Confirming before training

Training takes about six hours and burns credits, so the skill stops for an explicit confirmation:

⏺ Step 8 training confirmation checkpoint. Here's what will run:

  base.task: multi-turn-tool-calling-closed-book
  base.student_model_name: Qwen3-1.7B
  base.teacher_model_name: zai.glm-5
  trace_processing.convert_to_single_turn: false
  trace_processing.teacher_model_name: zai.glm-5
  synthgen.mutation_topics: [5 conversation-length patterns]

  - Duration: ~6 hours
  - Cost: burns credits, not easily refunded once started
  - Pipeline: teacher eval → synthetic data gen → student finetune

  Reply "go" to kick off, or tell me what to change first.

> lets go!

Training and analysis

⏺ Bash(distil model run-training fc615b15-...)
  ⎿  Kicked off SLM training ID 26c54615-...

Training runs server-side in three stages: teacher evaluation, synthetic data generation (the teacher produces ~10,000 synthetic examples grounded in the relabeled traces), then student fine-tuning. When it finished, Claude pulled predictions for the tuned student, the base (untuned) student, the teacher, and the original production model, and produced a four-way comparison. Full report: training-analysis-iter-1.md. Verdict: DEPLOY.

Results

Here’s what we built: a fine-tuned Qwen3-1.7B multi-turn tool-calling model, distilled from 327 noisy production traces.

Model	LLM-as-a-Judge (↑)	staged_tool_call (↑)	Function match
Base student (Qwen3-1.7B, untuned)	0.513	0.535	45/78
Teacher (zai.glm-5, 744B)	0.808	0.695	69/78
Tuned student (Qwen3-1.7B)	0.846	0.769	76/78
Original production model	0.948¹	0.968	75/77

¹ The test slice for this row only contains traces where the original model’s output survived relevance filtering, so it’s effectively being scored on its own best-case inputs. Not apples-to-apples with the other three rows.

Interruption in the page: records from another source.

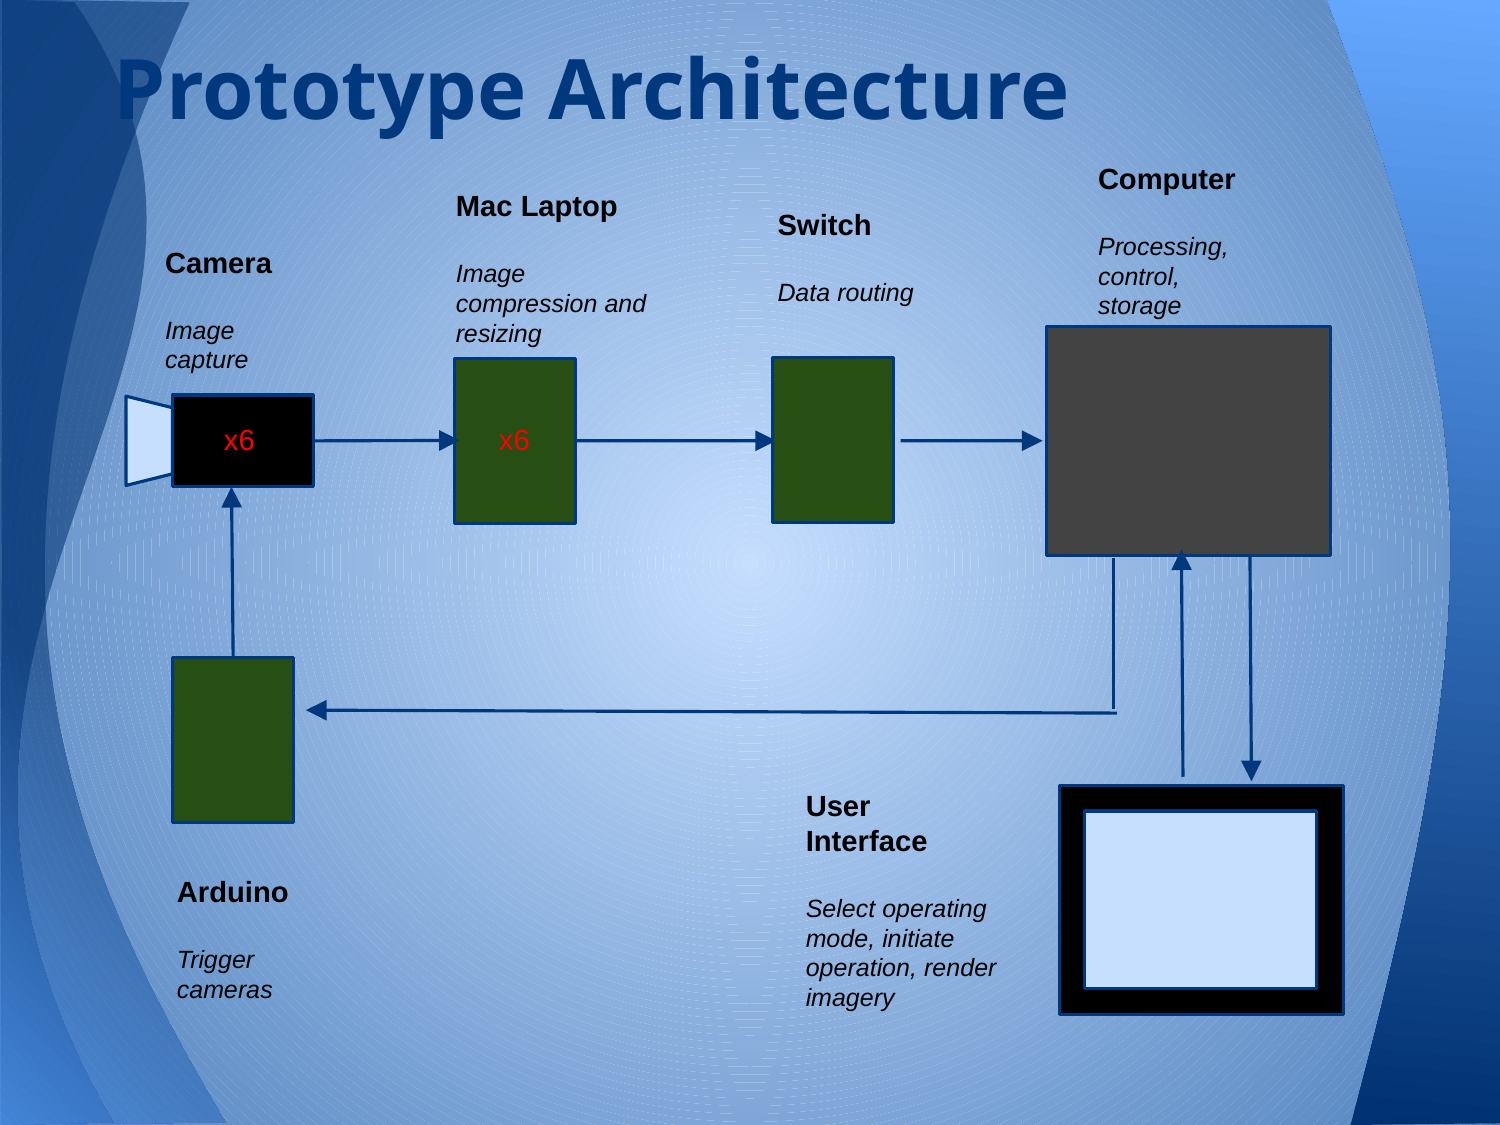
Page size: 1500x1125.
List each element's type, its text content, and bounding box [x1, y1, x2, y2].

text_box User Interface Select operating mode, initiate operation, render imagery [790, 772, 1015, 1038]
text_box Computer Processing, control, storage [1083, 145, 1269, 267]
text_box x6 [208, 406, 294, 483]
text_box Arduino Trigger cameras [161, 858, 325, 1037]
title Prototype Architecture [57, 21, 1408, 151]
text_box [1059, 785, 1344, 1015]
text_box x6 [483, 406, 569, 483]
text_box [172, 657, 294, 823]
text_box [1046, 326, 1331, 556]
text_box [172, 394, 314, 487]
text_box [454, 358, 576, 524]
text_box Switch Data routing [762, 191, 949, 342]
text_box [772, 357, 894, 523]
text_box [1084, 810, 1317, 989]
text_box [305, 709, 1118, 714]
text_box Camera Image capture [150, 229, 336, 379]
text_box [125, 396, 173, 486]
text_box Mac Laptop Image compression and resizing [440, 172, 665, 338]
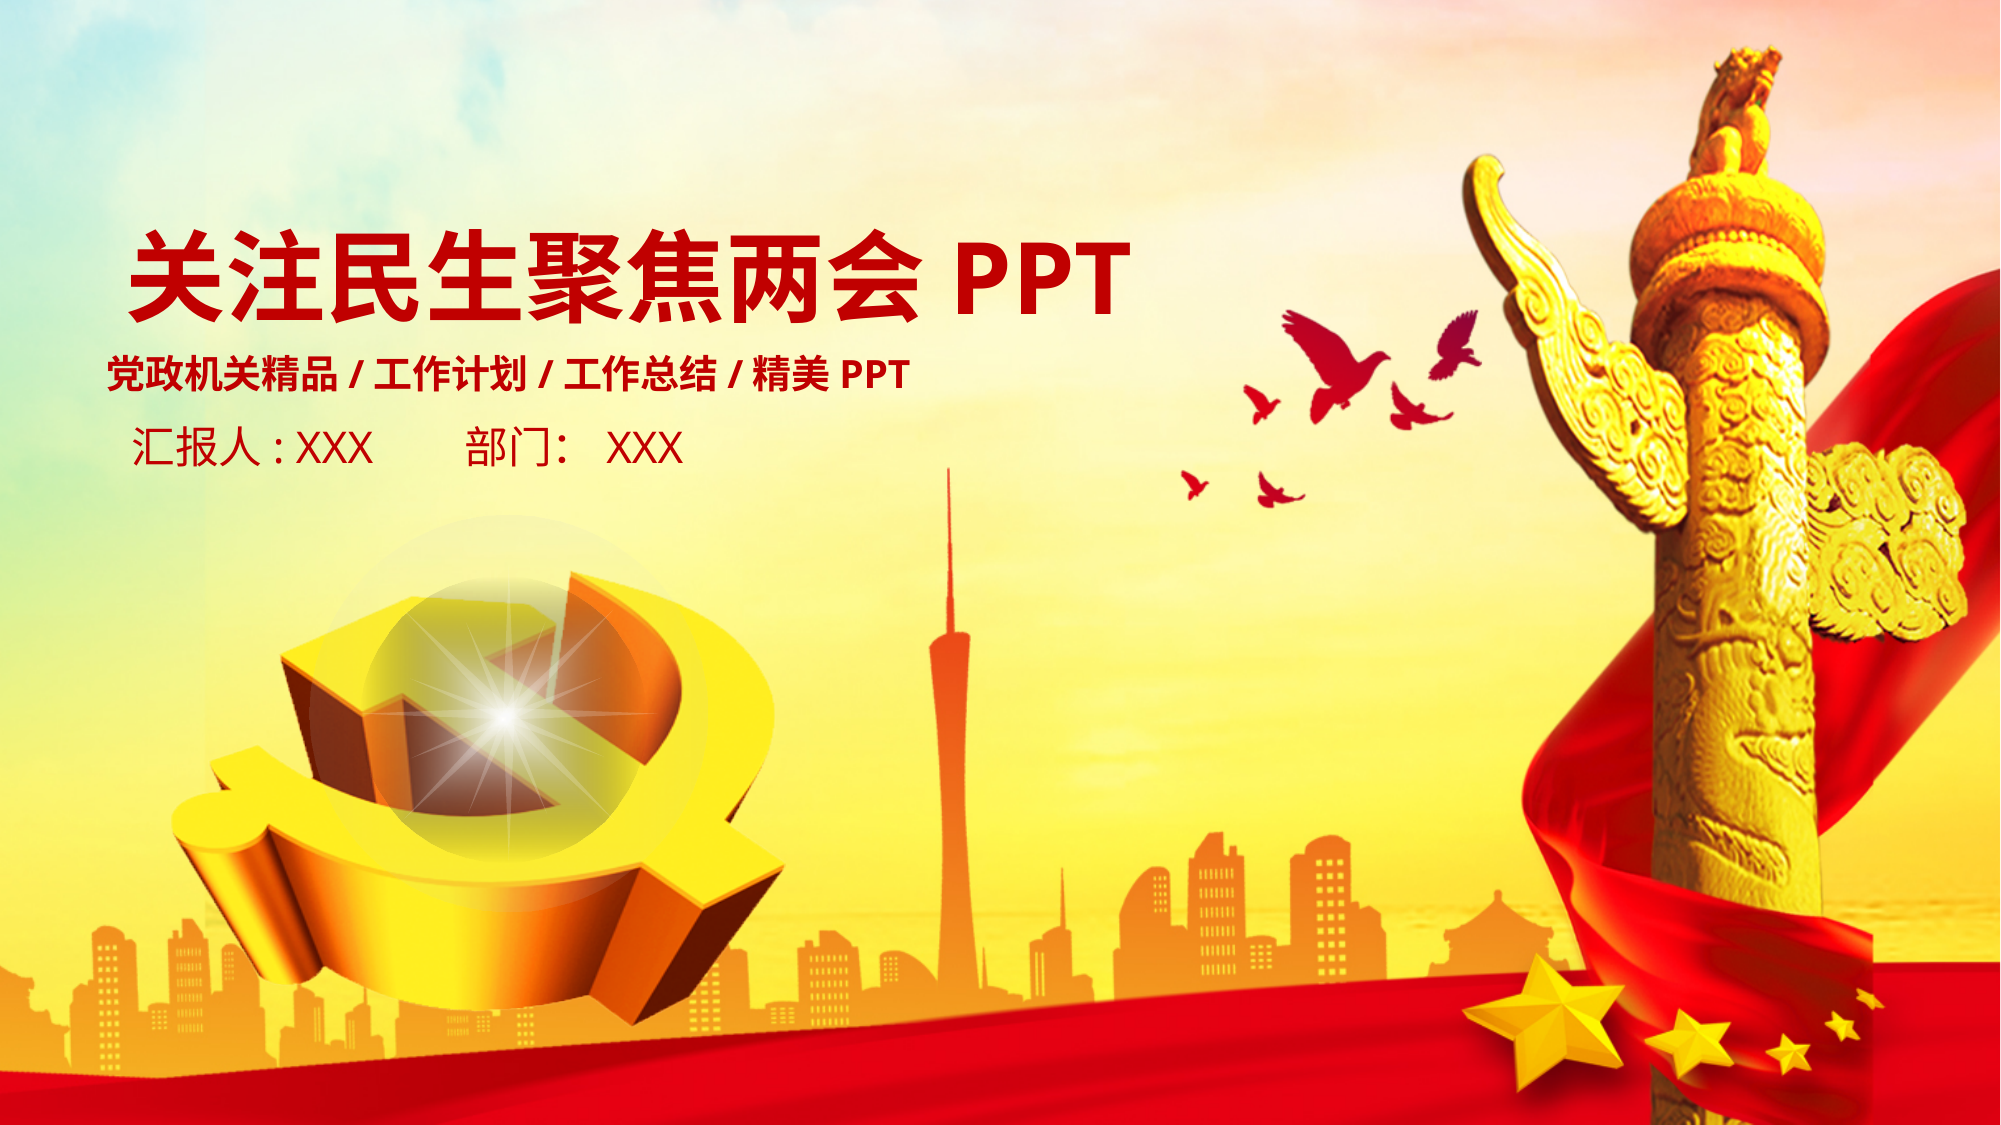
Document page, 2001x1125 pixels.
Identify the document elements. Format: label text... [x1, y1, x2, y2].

text_box 关注民生聚焦两会PPT [110, 206, 1148, 342]
text_box 党政机关精品/工作计划/工作总结/精美PPT [91, 341, 926, 404]
text_box 汇报人: XXX 部门：XXX [116, 418, 783, 475]
picture [0, 0, 2001, 1125]
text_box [309, 514, 707, 912]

The tuned 1.7B student beats its own 744B teacher on LLM-as-a-Judge by nearly 4 percentage points, and adds 33 percentage points over the untuned base model. The student isn’t just mimicking the teacher - it’s learning the decision-point behavior that the committee relabeling enforced on the training data. On the ten examples where the teacher hedged at confirmation turns (“I’ll make the reservation now and check…”), the tuned student commits to ReserveRestaurant correctly. This is a pattern we see across the distil labs benchmarks: with filtered synthetic data and task specialization, a well-tuned small student routinely beats a general-purpose teacher on its one target task.

Deploying the model

Once you have a DEPLOY verdict, deploying on a managed distil labs endpoint is one command:

distil model deploy remote <model-id>

You get back a URL and API key. From your application code, this is a one-line swap - the endpoint is OpenAI-compatible, so any SDK that talks to OpenAI works unchanged:

from openai import OpenAI

# Was: OpenAI(api_key="sk-...")
client = OpenAI(
    base_url="https://your.deployment.url/<training-id>/v1",
    api_key="your-distil-api-key",
)

response = client.chat.completions.create(
    model="model",
    messages=[{"role": "user", "content": "..."}],
)

The Claude skill can drive all of this the same way it drove training: ask it to deploy the model and query it with a test message, and it will run the CLI commands, surface the endpoint URL, and help you wire it into your application.

If you’d rather self-host, distil model download gives you the weights and a Modelfile, and distil model deploy local runs a local OpenAI-compatible server via llama-cpp. Full options (vLLM for high throughput, quantization formats, on-prem setups) are in the deployment docs.

Get Started

# Install the CLI
curl -fsSL https://cli-assets.distillabs.ai/install.sh | sh
distil signup

# Add the Claude skill
/plugin marketplace add https://github.com/distil-labs/distil-cli-skill
/plugin install distil-cli@distil-cli-skill

Then point Claude at your traces and let it drive.

Resources

We took 327 noisy production traces and turned them into a fine-tuned, deployable small model in a single conversation. No labeling pipeline, no PyTorch - just Claude, a workflow that knows what it’s doing, and a managed endpoint at the other end.